Les États-Unis et le Canada s'engagent à coopérer dans le développement de nouvelles technologies pour favoriser la production d'énergie propre. Annoncée en grande pompe à l'issue de la rencontre entre le président américain Barack Obama et le premier ministre Stephen Harper, l'entente pour la lutte contre les changements climatiques a été aussitôt décriée par les environnementalistes.

«Il faut prendre en considération le fait que les changements climatiques et les gaz à effet de serre auront un impact sur nous tous, a souligné le président Obama, en conférence de presse. En tant que pays relativement riches, c'est important pour nous deux de montrer du leadership dans ce domaine. Je pense que ce partenariat sur l'énergie propre est un excellent début.»

 

L'entente prévoit que le Canada et les États-Unis collaboreront dans des projets de recherche en science et technologies de l'énergie, notamment pour la capture et la séquestration du carbone.
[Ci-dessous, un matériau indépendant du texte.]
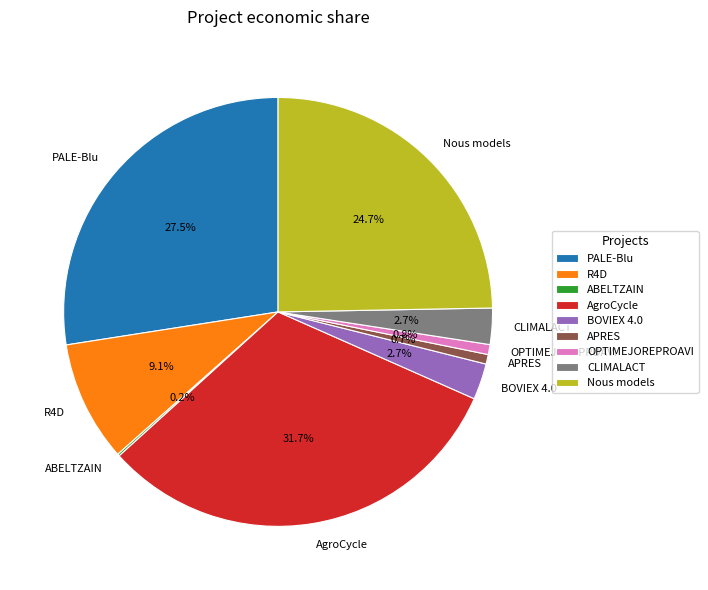

Between Nous models and APRES, which is larger?

Nous models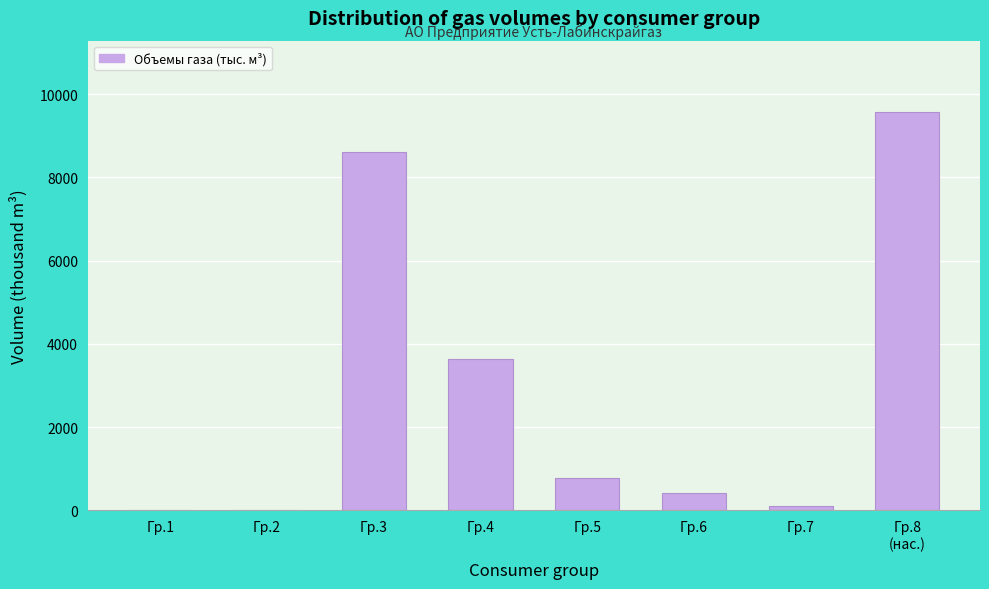

Is it true that the value at Гр.1 is 0.0?

True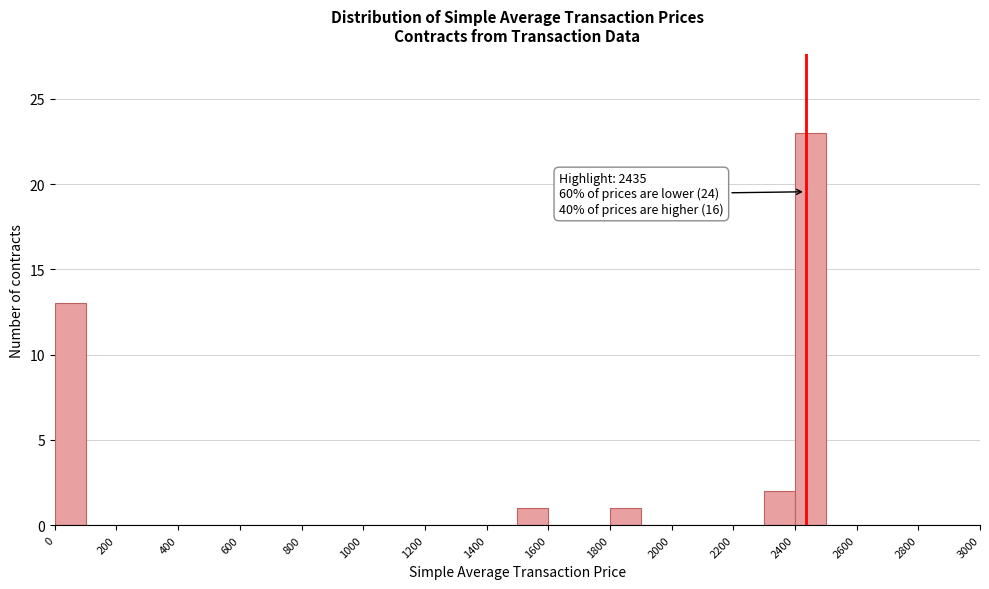

Which range on the x-axis has the tallest bar?

2400 to 2500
Le gouvernement canadien investit déjà massivement dans ce champ d'expertise, étant donné que ces technologies pourraient permettre de réduire les émissions de gaz à effet de serre provenant de ressources actuellement très polluantes, comme les sables bitumineux ou encore le charbon aux États-Unis.

La question du pétrole albertain, qualifié de «sale» parce que sa production est très polluante, est un dossier épineux. Le président Obama a déjà dénoncé les sables bitumineux comme néfastes pour l'environnement, alors que le gouvernement canadien défend bec et ongles cette industrie prolifique.

«Au Canada, vous avez la problématique des sables bitumineux. Aux États-Unis, nous avons la question du charbon, a dit le président Obama. Si on peut trouver comment capturer le carbone, ça fera une énorme différence sur notre façon de produire.»

Trop tôt pour une harmonisation

Le président Obama a toutefois admis que les technologies qui pourraient servir à capter et séquestrer le carbone n'étaient toujours pas au point à l'heure actuelle.

Alors que son ministre de l'Environnement parlait la semaine dernière d'un grand système nord-américain intégré de lutte contre les changements climatiques, Stephen Harper a précisé hier qu'il était «trop tôt» pour parler d'une «harmonisation» des politiques canadiennes à celles des Américains.

«Nos observerons avec beaucoup d'intérêt ce que les États-Unis vont faire pour la raison évidente que le Canada a eu beaucoup de difficulté à développer seul un système efficace de régulation dans le contexte d'une économie continentale intégrée», a dit le premier ministre.

Pour les environnementalistes, l'entente entre les deux pays au sujet de l'énergie propre constitue un bien mince progrès.

«C'est intellectuellement malhonnête, a dénoncé Steven Guilbeault, d'Équiterre. On parle de rendre des énergies très polluantes un peu moins sales. Alors de là à dire qu'il s'agit d'énergie propre, je ne pense pas que ce soit honnête.»

Selon lui, la technologie pour capter et séquestrer le carbone ne sera pas prête avant 15 à 20 ans, et il n'a pas encore été prouvé qu'elle sera efficace.

«On sacrifie des investissements dans des technologies qui nous permettraient de réduire les émissions de gaz à effet de serre maintenant, comme l'éolien par exemple, pour des solutions à moyen terme», a dit M. Guilbeault, critiquant les politiques des dernières années du gouvernement Harper, ainsi que la décision du premier ministre de se mettre «au neutre» en attendant de voir le plan Obama de lutte contre les changements climatiques.

M. Guilbeault voit tout de même du positif dans l'ouverture d'un dialogue avec les États-Unis et estime que le Canada se fera imposer des normes plus sévères un jour ou l'autre.

Pour Graham Saul, du Réseau action climat, l'entente sur l'énergie propre constitue «le plus petit dénominateur commun» auquel pouvaient arriver les deux dirigeants.

«Ce qui ressort de la rencontre, c'est à quel point les approches sont différentes et à quelle vitesse nous prendrons du retard par rapport aux Américains», a estimé M. Saul.

Alors que tous les groupes environnementaliste ainsi que les partis de l'opposition à Ottawa dénoncent vivement l'utilisation par le gouvernement conservateur de cibles d'intensité, plutôt qu'absolues, le premier ministre Harper a tenté de défendre sa politique, en affirmant qu'il ne s'agit que de méthodes de calcul différentes, qu'on peut convertir et qui donneront des résultats similaires.

«Le premier ministre ne comprend pas qu'il doit abandonner les cibles d'intensité, car elles permettent aux émissions provenant des sables bitumineux de croître dans les prochaines années», a conclu M. Saul.